What’s the next important thing to look for? The verdict of independent voters in the coming batch of polls about the Supreme Court decision, which I expect we’ll start seeing next week. Whether centrist voters are buying the rhetorical jalopy Mitt Romney is trying to sell them will be key here. I think most of them won’t. The reason is not only that Romney’s claims are so utterly bogus and hypocritical. It also has to do with what we know about how centrist and unaffiliated voters think and what matters to them. They’ll get sick and tired of “Repeal Obamacare,” and they’ll get sick and tired of it well before Election Day.
It’s first worth noting that we’re talking about a small slice of the population here. While unaffiliated voters will make up 35 or maybe even 40 percent of the electorate in November, most of those—a good 80 percent of them, say experts—are, as the pollsters say, “identifiers.” They lean pretty strongly toward one party or the other. They like to be enrolled as neutral for various reasons, but they’re basically Republicans or Democrats. That leaves 20 percent of (let’s say) 37 percent, or about 7 to 7.5 percent, who are really “swing” voters. Polls can’t really measure them; they’re too small a sample and too hard to find. But the margins that these polls turn up among independents can give us a reasonably accurate indication what the true swing voters think.
So the polls are going to ask if people approve of the decision. My guess: independents will lean in favor. Maybe with a large enough undecided that the yeas are a plurality rather than a majority, but still. A one-day survey by Gallup more or less affirms my guess. The public is exactly split on the ruling, 46 to 46 percent, with independents slightly approving by 45 to 42 percent. (A Daily Beast poll has slightly gloomier findings.)
Why do I think independents will tilt slightly in favor of the court ruling and, in turn, the act now? Here we get to what matters to these voters. What matters to them is having one party check the other. Independents always, for example, want divided government. And they like it when one party checks the other. That’s what they want to see, so that each side’s excesses are curtailed by the other. To people with strong ideological commitments, this is dysfunction and paralysis, and the thing that pisses us all off to no end. To swing voters, it’s reassuring.

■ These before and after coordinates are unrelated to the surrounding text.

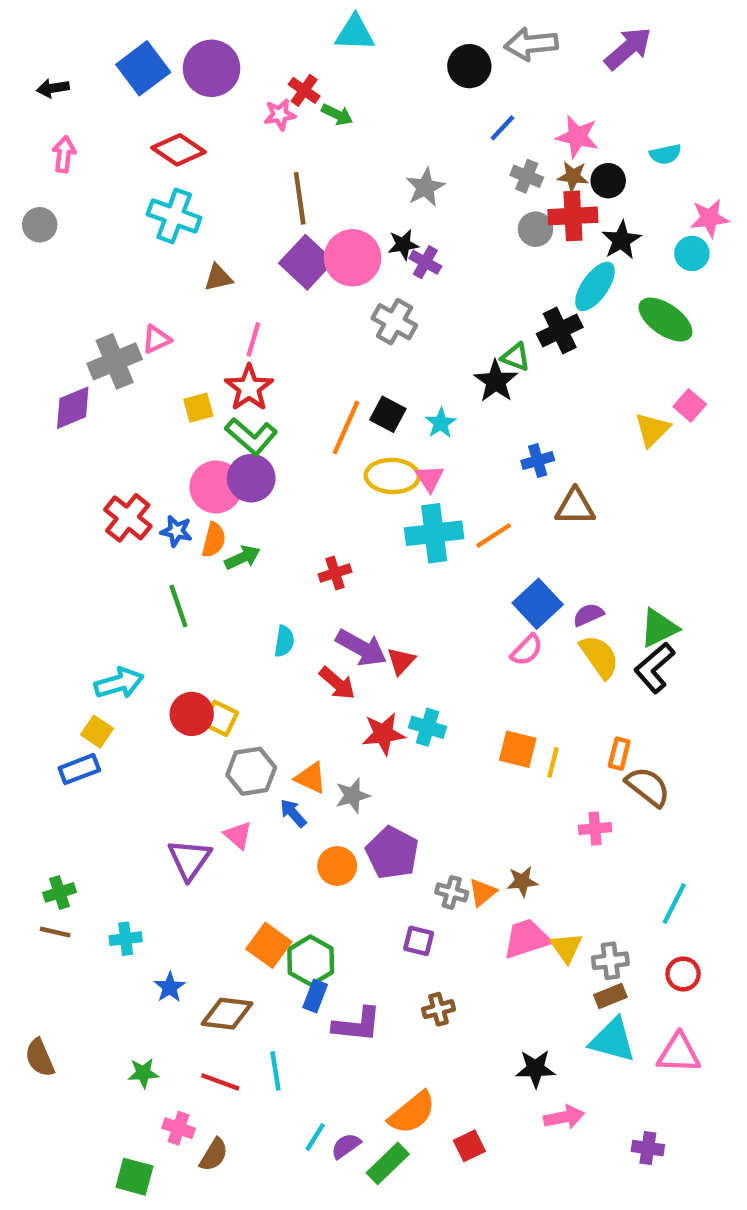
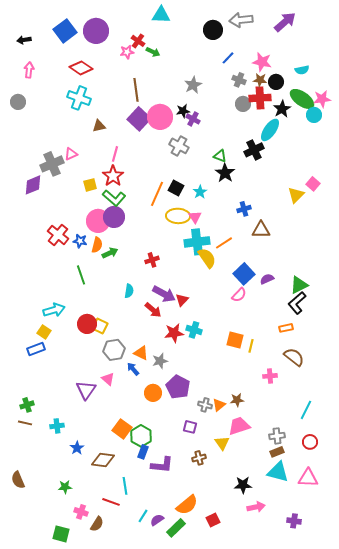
green ellipse: (665, 320) -> (302, 99), moved
green triangle: (516, 357) -> (220, 156), moved
yellow semicircle: (599, 657) -> (207, 258), moved
orange rectangle: (619, 754) -> (286, 328), moved, turned 64
yellow triangle: (566, 948) -> (222, 443), moved
red line: (220, 1082) -> (111, 502), moved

It’s therefore my hunch that even some people who didn’t like the mandate will think that this process, ugly as it all was, worked and settled things. Okay, the Democrats got all the power and went kinda nuts with their law. The Republicans had a point and a right to challenge it. But now it’s upheld. And John Roberts said so, for criminy sakes. The check was performed, right against left, judicial against executive, and Obama was vindicated. The fight is over. Let’s move on. That’s where I think most true swing voters will land. To perform one more mathematical slice—roughly 60 percent of the 7 percent.
This next round of the Obamacare battle will be a crucial and fascinating test of the degree to which the “America died Thursday” dead-ender base controls Romney. So far he’s done nothing but play to it, with his lies about the alleged Medicare cuts and tax increases and all the rest. But there are limits on what he can say, and he and the Republicans in Congress won’t be able to attack the health law in the same way. The congressional Republicans can get away with talking only about repeal, but a presidential candidate has to talk about the replace part, and on that, Romney has nothing to say.

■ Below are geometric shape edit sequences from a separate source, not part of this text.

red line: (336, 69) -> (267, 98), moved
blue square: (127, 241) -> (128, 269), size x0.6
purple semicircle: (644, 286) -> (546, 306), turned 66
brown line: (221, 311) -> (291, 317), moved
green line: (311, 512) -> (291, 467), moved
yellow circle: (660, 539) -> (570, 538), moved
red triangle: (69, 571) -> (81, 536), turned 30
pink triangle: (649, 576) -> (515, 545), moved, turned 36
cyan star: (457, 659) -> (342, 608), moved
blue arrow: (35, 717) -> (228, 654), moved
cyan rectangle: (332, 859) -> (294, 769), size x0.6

In addition, Romney better watch it, flinging the tax-increase charge. If the Obama-law penalty is a tax, so was the Massachusetts penalty. We’re going to see conservatives—and Romney himself, of course—come up with creative reasons as to why that’s not so. Meanwhile, here’s how Romney put it in a July 30, 2009, op-ed in USA Today in which he’s telling Obama that insuring everyone doesn’t have to cost gajillions of dollars: “Using tax penalties, as we did, or tax credits, as others have proposed, encourages ‘free riders’ to take responsibility for themselves rather than pass their medical costs on to others.” I hope the Democrats have that one tucked away and ready to use.
But the more the Republicans pound away at the law, the more they holler about tyranny and freedom, the more Romney vows repeal on day one of his administration—the more they and he will seem completely out of it to a country that, believe it or not, doesn’t want to fight about this thing forever, and doesn’t want another summer of rage like we had in 2009. Yes, bring that on, too: I’m sure another Koch-brothers production of purple-faced lunatics shouting at members of Congress will really impress swing voters. Come on, Americans for Prosperity, I’m counting on you!
These people never know when to stop. They can’t stop, because to them, freedom itself is at stake. And like a man who keeps telling the same joke over and over until he gets a laugh, they’re never going to let the rest of us forget it.